Jak wykazała analiza przeprowadzona przez Cisco Talos Intelligence, od listopada 2021 r. hakerzy wykorzystują narzędzie systemu Windows do upuszczania złośliwego oprogramowania wydobywającego kryptowaluty. Osoby atakujące korzystają z zaawansowanego instalatora systemu Windows – aplikacji, która pomaga programistom w pakowaniu instalatorów oprogramowania w celu wykonywania złośliwych skryptów na zainfekowanych komputerach.
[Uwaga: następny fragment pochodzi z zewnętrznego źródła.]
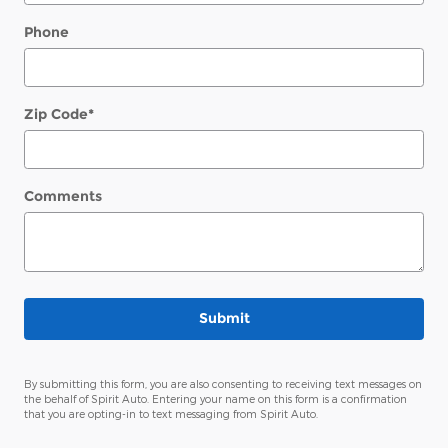
Phone
Zip Code
*
Comments
Submit
By submitting this form, you are also consenting to receiving text messages on
the behalf of Spirit Auto. Entering your name on this form is a confirmation
that you are opting-in to text messaging from Spirit Auto.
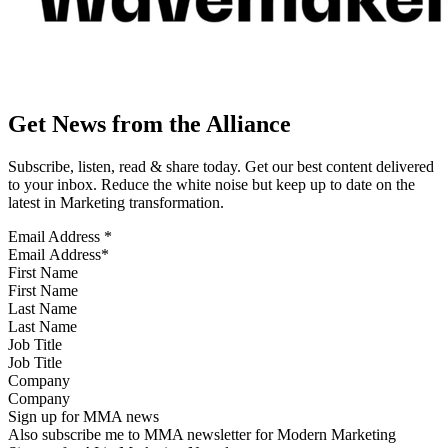
Get News from the Alliance
Subscribe, listen, read & share today. Get our best content delivered
to your inbox. Reduce the white noise but keep up to date on the
latest in Marketing transformation.
Email Address
*
First Name
Last Name
Job Title
Company
Sign up for MMA news
Also subscribe me to MMA newsletter for Modern Marketing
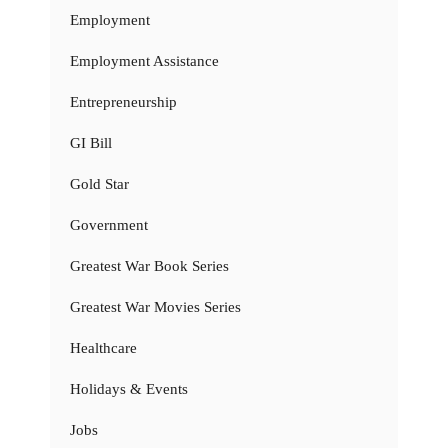
Employment
Employment Assistance
Entrepreneurship
GI Bill
Gold Star
Government
Greatest War Book Series
Greatest War Movies Series
Healthcare
Holidays & Events
Jobs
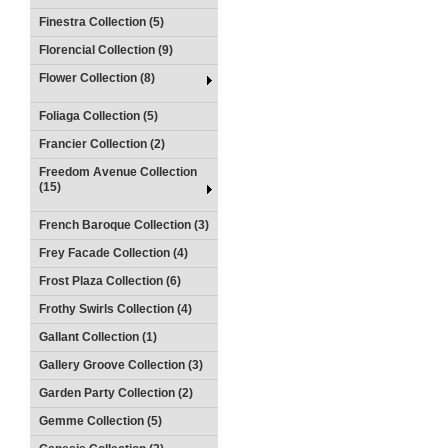
Finestra Collection (5)
Florencial Collection (9)
Flower Collection (8)
Foliaga Collection (5)
Francier Collection (2)
Freedom Avenue Collection
(15)
French Baroque Collection (3)
Frey Facade Collection (4)
Frost Plaza Collection (6)
Frothy Swirls Collection (4)
Gallant Collection (1)
Gallery Groove Collection (3)
Garden Party Collection (2)
Gemme Collection (5)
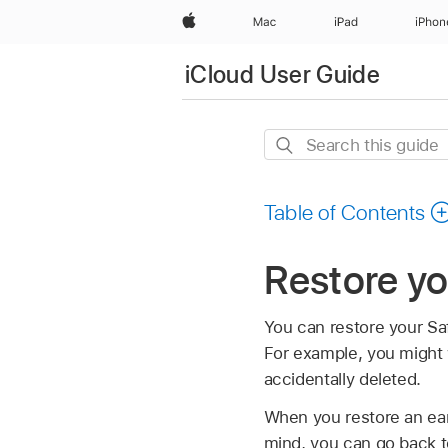
Apple
Mac
iPad
iPhon
iCloud User Guide
Search
this
guide
Table of Contents
Restore y
You can restore your Saf
For example, you might 
accidentally deleted.
When you restore an earl
mind, you can go back to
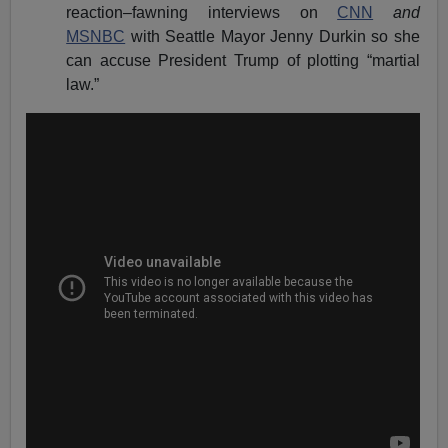
reaction–fawning interviews on
CNN
and
MSNBC
with Seattle Mayor Jenny Durkin so she
can accuse President Trump of plotting “martial
law.”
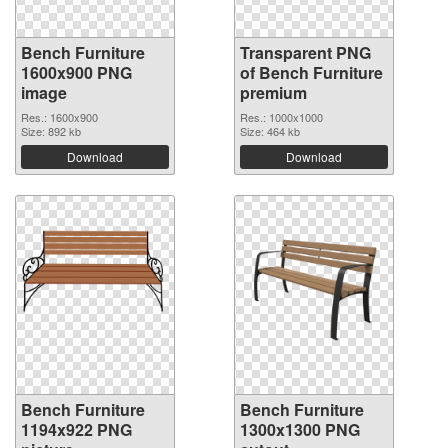
Bench Furniture
Transparent PNG
1600x900 PNG
of Bench Furniture
image
premium
Res.: 1600x900
Res.: 1000x1000
Size: 892 kb
Size: 464 kb
Download
Download
Bench Furniture
Bench Furniture
1194x922 PNG
1300x1300 PNG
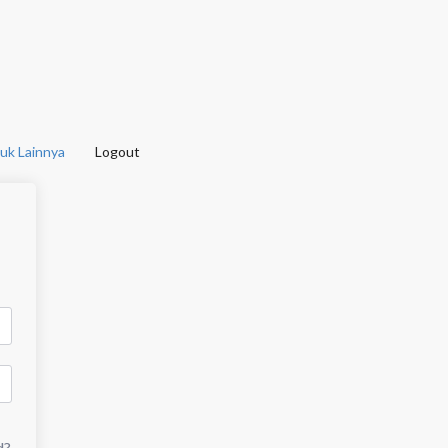
uk Lainnya
Logout
d?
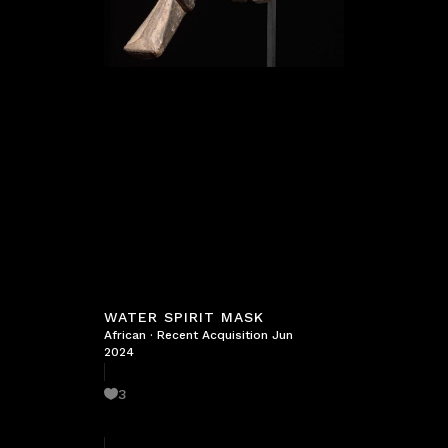
WATER SPIRIT MASK
African
·
Recent Acquisition Jun
2024
3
Instalatory oprogramowania dotknięte atakiem są wykorzystywane głównie do modelowania 3D i projektowania graficznego, a większość z nich jest napisana w języku francuskim. Sugeruje to, że ofiary prawdopodobnie reprezentują różne branże, w tym architekturę, inżynierię, budownictwo, produkcję i rozrywkę w krajach z dominacją języka francuskiego. Celem ataków są głównie użytkownicy we Francji i Szwajcarii, a kilka infekcji odnotowano w innych krajach, takich jak Stany Zjednoczone, Kanada, Algieria, Szwecja, Niemcy, Tunezja, Madagaskar, Singapur i Wietnam.
Nielegalna kampania wydobywania kryptowalut zidentyfikowana przez Talos obejmuje wdrażanie złośliwych skryptów wsadowych PowerShell i Windows w celu wykonywania poleceń i tworzenia backdoora na komputerze ofiary. Po zainstalowaniu backdoora osoba atakująca uruchamia dodatkowe zagrożenia, takie jak program do wydobywania kryptowaluty Ethereum PhoenixMiner i lolMiner, zagrożenie wydobywające wiele monet. Praktyka ta, znana jako cryptojacking, polega na instalowaniu kodu do wydobywania kryptowalut na urządzeniu bez wiedzy i zgody użytkownika na nielegalne wydobywanie kryptowalut. Oznakami, że na komputerze może działać złośliwe oprogramowanie wydobywające, są przegrzanie i słaba wydajność urządzeń.